_Assigned task_
In your copy, repeat each record exactly and include no pictures.

Data for processing section start

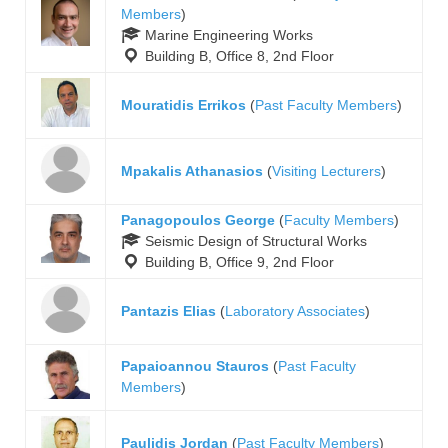
Members
)
Marine Engineering Works
Building B, Office 8, 2nd Floor
Mouratidis Errikos
(
Past Faculty Members
)
Mpakalis Athanasios
(
Visiting Lecturers
)
Panagopoulos George
(
Faculty Members
)
Seismic Design of Structural Works
Building B, Office 9, 2nd Floor
Pantazis Elias
(
Laboratory Associates
)
Papaioannou Stauros
(
Past Faculty
Members
)
Paulidis Jordan
(
Past Faculty Members
)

Data for processing section end

_Output below_
Members
)
Marine Engineering Works
Building B, Office 8, 2nd Floor
Mouratidis Errikos
(
Past Faculty Members
)
Mpakalis Athanasios
(
Visiting Lecturers
)
Panagopoulos George
(
Faculty Members
)
Seismic Design of Structural Works
Building B, Office 9, 2nd Floor
Pantazis Elias
(
Laboratory Associates
)
Papaioannou Stauros
(
Past Faculty
Members
)
Paulidis Jordan
(
Past Faculty Members
)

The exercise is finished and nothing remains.